February 4, 2010
So NASA’s Constellation program is dead. No more Ares rockets, no government-funded Orion capsule.
With all due respect to the engineers who worked on the program, we’re better off without it.
After six years and $9 billion spent, Constellation only managed a single suborbital test launch—of mostly mockup hardware. By comparison, Elon Musk—the leader of a pack of entrepreneurs who hope to take Constellation’s launch business—started his company (SpaceX) in 2002, designed and built two new rockets from scratch, and sent one into orbit—also within six years. With his own money.
Emotions are running high in the wake of Constellation’s demise, with lots of angry backlash. If Return-to-the-Moon boosters need someone beside NASA to blame, they could point a finger at the Bush White House, which never delivered the promised funding, or Congress, whose oversight of NASA often amounts only to protecting jobs in key districts, however inefficient.
That dysfunctional behavior is certain to continue, which means Constellation was likely to keep overspending and underperforming. As Jim Kohlenberger of the White House science office said this week to a reporter who questioned walking away from the $9 billion investment in Constellation, “That isn’t an excuse to pour another $50 billion into an unsustainable program.”
Can SpaceX, or SpaceDev, or Blue Origin, or any of the other commercial launch contenders really bring down costs and change the game of human space exploration? Musk clams he can send people into orbit for $20 million a seat and do it by 2014, faster than Constellation would have. We’ll see. But even if his pricing is off by a factor of five, he’ll still beat Ares/Orion.
What about safety? Defenders of the status quo argue, passionately, that putting astronauts on private launchers is far too risky. (Never mind that NASA inspectors will look over the vehicles first, or that some of the commercial rockets are older and more reliable than the space shuttle, or that the Russians beat NASA’s prices every day, and have the safest launchers in the world.)
After the Challenger and Columbia accidents, NASA reminded the public that sending people into space is inherently dangerous, and always will be. Will Musk et al. get the same allowance if (when?) they have accidents?
Other critics predict that layers of NASA oversight will drive up the private launchers’ costs enough that they, too, will eventually want half a billion dollars for each ferry flight to the space station. Just wait, the skeptics say. The new contractors will start acting—and charging—like the old ones.
Maybe so. But if that’s really the answer, if it turns out that safe human spaceflight will always be fantastically expensive, it’s fair to question whether it can continue.

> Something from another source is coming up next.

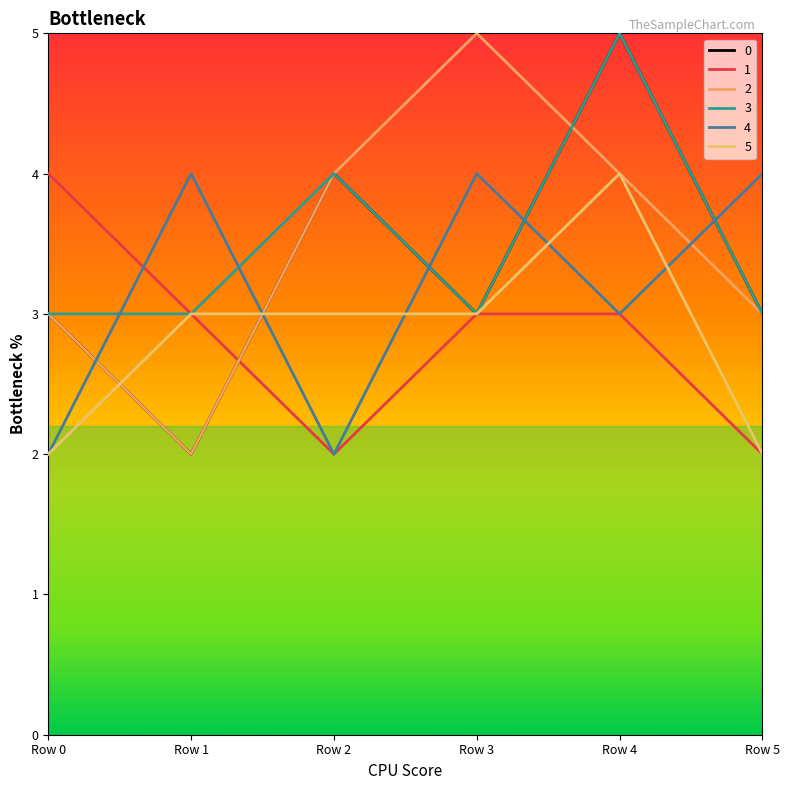

In 1, how many points are lower than both neighbors (excluding endpoints)?

1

Pleading for more money won’t work. NASA currently spends about $10 billion a year on human spaceflight, a huge amount by any standard. That’s more than the entire National Science Foundation gets, and twice the budget of the National Cancer Institute. Defenders of the old program can’t just keep crying poorhouse. Not in this economy. Not ever.
We need to either find a dramatically cheaper approach to human spaceflight (a worthy challenge for a 21st-Century NASA), or see it priced out of business. Viewed in those stark terms, the “gamble” on commercial launch is no gamble at all.